4. Materials and Methods

4.1. Chemicals and Reagents

Bavachinin was purchased from MedChemExpress (South Brunswick Township, NJ, USA). Anti-p-cdcY151, p-cdcT161, p-21Waf1/Cip1, p-weelS642, cyclin B1, p-ERK, ERK, JNK, anti-p-p38 and anti-p38 antibodies were obtained from Cell Signaling (Beverly, MA, USA). Anti-p-JNK, anti-β-actin and protein A/G plus agarose were acquired from Santa Cruz Biotechnology (Santa Cruz, CA, USA). Further, 3-(4,5-dimethylthiazol-2-yl)-2,5-diphenyl tetrazolium bromide (MTT) was took from Merck KGaA (Darmstadt, Germany).

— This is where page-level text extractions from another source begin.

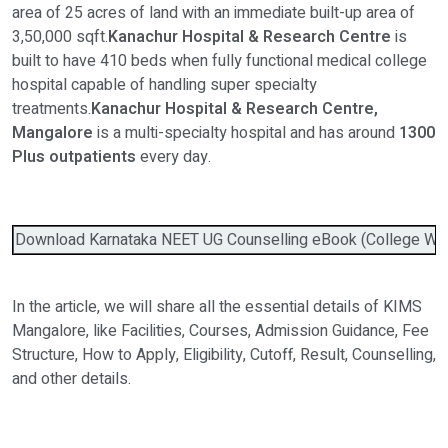
area of 25 acres of land with an immediate built-up area of
3,50,000 sqft.
Kanachur Hospital & Research Centre
is
built to have 410 beds when fully functional medical college
hospital capable of handling super specialty
treatments.
Kanachur Hospital & Research Centre,
Mangalore
is a multi-specialty hospital and has around
1300
Plus outpatients
every day.
Download Karnataka NEET UG Counselling eBook (College Wise 
In the article, we will share all the essential details of KIMS
Mangalore, like Facilities, Courses, Admission Guidance, Fee
Structure, How to Apply, Eligibility, Cutoff, Result, Counselling,
and other details.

4.2. Cell Culture and Cell Viability Assay

The NSCLCs, A549, H23, and HCC827 cell lines were purchased from the American Type Culture Collection (Manassas, VA, USA). The human bronchial epithelial cell line, 16HBE14o- (16HBE), was kindly provided by Dr. Kuo-Ting Chang (Taoyuan General Hospital). All the NSCLCs and 16HBE cells were incubated in 5% fetal bovine serum-containing RPMI-1640 (Hyclone Laboratories, Logan, UT, USA) and cultured in a 5% CO2 atmosphere at 37 °C. Cells were seeded on concentration as 1 × 104/well in 96-well plates for 24 h. Subsequently, indicated concentrations of bavachinin (0, 10, 20, and 30 μM) were supplemented for 24, 48, and 72 h, respectively. The cell viability was evaluated by MTT method.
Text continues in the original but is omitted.